The lieutenant pulled in behind him, got out of the car, approached with his gun drawn and told Mr. Guzman to stop, Mr. Kelly said. The officers were in plain clothes and an unmarked car, but the car had a flashing red light on the dashboard and the lieutenant was wearing a police gun belt and displayed his shield on a chain around his neck.

But Mr. Guzman, who the police believe was unarmed, grabbed the gun and used what the police described as a judolike move to knee the lieutenant in the groin. The officer also was bruised on the chin, stomach and leg, and received a bite mark on his shooting arm, officials said. The chain holding the lieutenant’s shield was torn from his neck.

“The lieutenant was in a fight for his life, this was an actual fight-for-his-life situation,” said Tom Drogan, the vice president of the Lieutenants Benevolent Fund. The female passenger, whose name the police did not release, told investigators that she was frightened and stayed crouched in the passenger seat, seeing nothing of the fight.

During the struggle, the gun went off, the police said, and Lieutenant Bagazunas fell to the ground, yelling, “He’s got my gun.” Mr. Guzman began to turn toward the sergeant, who fired repeatedly while backing away, the police said. The police believe the bullet from the lieutenant’s gun may have hit Mr. Guzman in the abdomen. The sergeant fired eight times, but the police said yesterday that they did not yet know how many rounds hit Mr. Guzman.

As backup officers arrived, the sergeant said, “Get me an address, the lieutenant’s been shot,” according to the police. A call went out over the radio that an officer was down.

The lieutenant, who it turned out had not been shot, was treated at a hospital for minor injuries.

The police said they pieced together their preliminary account of the shooting from evidence at the scene, witnesses, and statements made by the officers involved, who had not yet been formally interviewed.

The lieutenant and sergeant are both veteran officers with clean records, Mr. Kelly said. Neither had been involved in any previous shooting.
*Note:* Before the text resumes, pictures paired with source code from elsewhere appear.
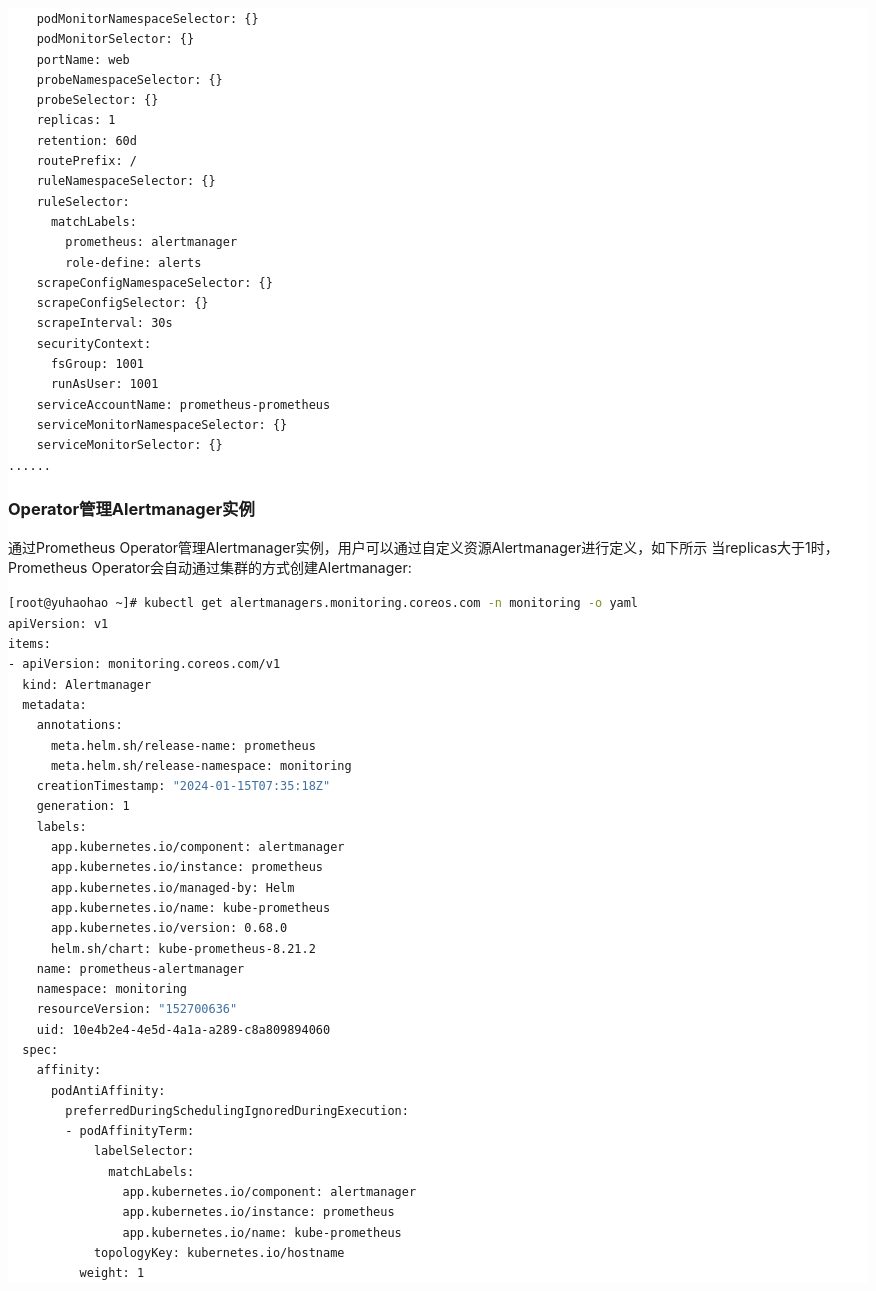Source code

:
 ```bash
    podMonitorNamespaceSelector: {}
    podMonitorSelector: {}
    portName: web
    probeNamespaceSelector: {}
    probeSelector: {}
    replicas: 1
    retention: 60d
    routePrefix: /
    ruleNamespaceSelector: {}
    ruleSelector:
      matchLabels:
        prometheus: alertmanager
        role-define: alerts
    scrapeConfigNamespaceSelector: {}
    scrapeConfigSelector: {}
    scrapeInterval: 30s
    securityContext:
      fsGroup: 1001
      runAsUser: 1001
    serviceAccountName: prometheus-prometheus
    serviceMonitorNamespaceSelector: {}
    serviceMonitorSelector: {}
......
```

### Operator管理Alertmanager实例
通过Prometheus Operator管理Alertmanager实例，用户可以通过自定义资源Alertmanager进行定义，如下所示
当replicas大于1时，Prometheus Operator会自动通过集群的方式创建Alertmanager:
```bash
[root@yuhaohao ~]# kubectl get alertmanagers.monitoring.coreos.com -n monitoring -o yaml
apiVersion: v1
items:
- apiVersion: monitoring.coreos.com/v1
  kind: Alertmanager
  metadata:
    annotations:
      meta.helm.sh/release-name: prometheus
      meta.helm.sh/release-namespace: monitoring
    creationTimestamp: "2024-01-15T07:35:18Z"
    generation: 1
    labels:
      app.kubernetes.io/component: alertmanager
      app.kubernetes.io/instance: prometheus
      app.kubernetes.io/managed-by: Helm
      app.kubernetes.io/name: kube-prometheus
      app.kubernetes.io/version: 0.68.0
      helm.sh/chart: kube-prometheus-8.21.2
    name: prometheus-alertmanager
    namespace: monitoring
    resourceVersion: "152700636"
    uid: 10e4b2e4-4e5d-4a1a-a289-c8a809894060
  spec:
    affinity:
      podAntiAffinity:
        preferredDuringSchedulingIgnoredDuringExecution:
        - podAffinityTerm:
            labelSelector:
              matchLabels:
                app.kubernetes.io/component: alertmanager
                app.kubernetes.io/instance: prometheus
                app.kubernetes.io/name: kube-prometheus
            topologyKey: kubernetes.io/hostname
          weight: 1
```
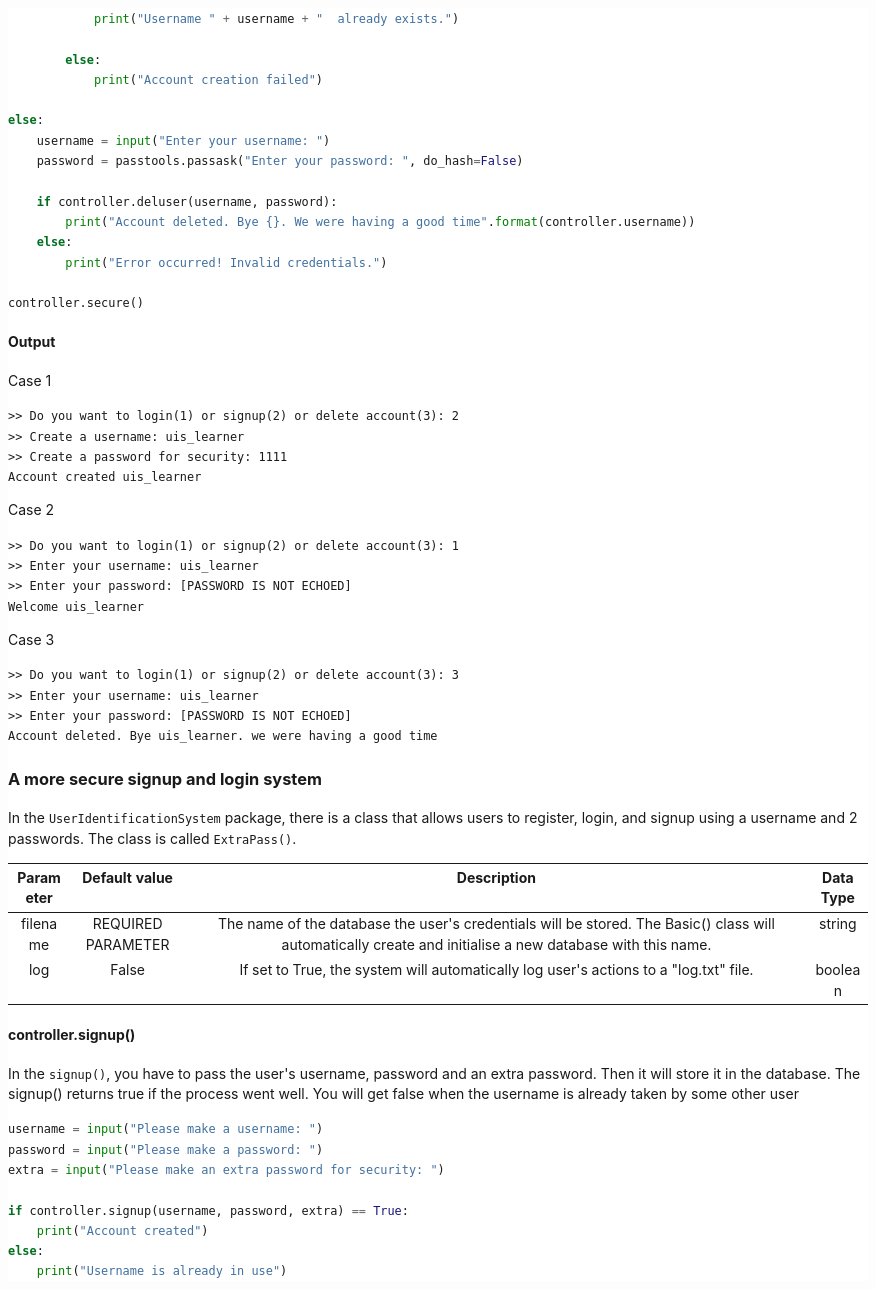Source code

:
 ```python
            print("Username " + username + "  already exists.")
        
        else:
            print("Account creation failed")
        
else:
    username = input("Enter your username: ")
    password = passtools.passask("Enter your password: ", do_hash=False)
    
    if controller.deluser(username, password):
        print("Account deleted. Bye {}. We were having a good time".format(controller.username))
    else:
        print("Error occurred! Invalid credentials.")

controller.secure()
```

#### Output
Case 1
```commandline
>> Do you want to login(1) or signup(2) or delete account(3): 2
>> Create a username: uis_learner
>> Create a password for security: 1111
Account created uis_learner
```

Case 2
```commandline
>> Do you want to login(1) or signup(2) or delete account(3): 1
>> Enter your username: uis_learner
>> Enter your password: [PASSWORD IS NOT ECHOED]
Welcome uis_learner
```

Case 3
```commandline
>> Do you want to login(1) or signup(2) or delete account(3): 3
>> Enter your username: uis_learner
>> Enter your password: [PASSWORD IS NOT ECHOED]
Account deleted. Bye uis_learner. we were having a good time 
```

### A more secure signup and login system
In the `UserIdentificationSystem` package, there is a class that allows users to register, login, and signup using a username and 2 passwords. The class is called `ExtraPass()`.

| Parameter |    Default value   |                                                                        Description                                                                        | Data Type |
|:---------:|:------------------:|:---------------------------------------------------------------------------------------------------------------------------------------------------------:|:---------:|
| filename  | REQUIRED PARAMETER | The name of the database the user's credentials will be stored. The Basic() class will automatically create and initialise a new database with this name. |   string  |
| log       |        False       | If set to True, the system will automatically log user's actions to a "log.txt" file.                                                                     |  boolean  |

#### controller.signup()
In the `signup()`, you have to pass the user's username, password and an extra password. Then it will store it in the database. The signup() returns true if the process went well. You will get false when the username is already taken by some other user
```python
username = input("Please make a username: ")
password = input("Please make a password: ")
extra = input("Please make an extra password for security: ")

if controller.signup(username, password, extra) == True:
    print("Account created")
else:
    print("Username is already in use")
```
Mr. Guzman had several aliases, including David Rodriguez, Chino Rodriguez and David Pipaso, the police said. He had been arrested six times on charges including gun possession, assaulting a police officer, robbery, and attempted murder, and served time in prison for robbery, possession of a forged instrument and criminal mischief. He also had numerous driving violations, and his license had been suspended 29 times.

Corey Kilgannon and Janon Fisher contributed reporting for this article.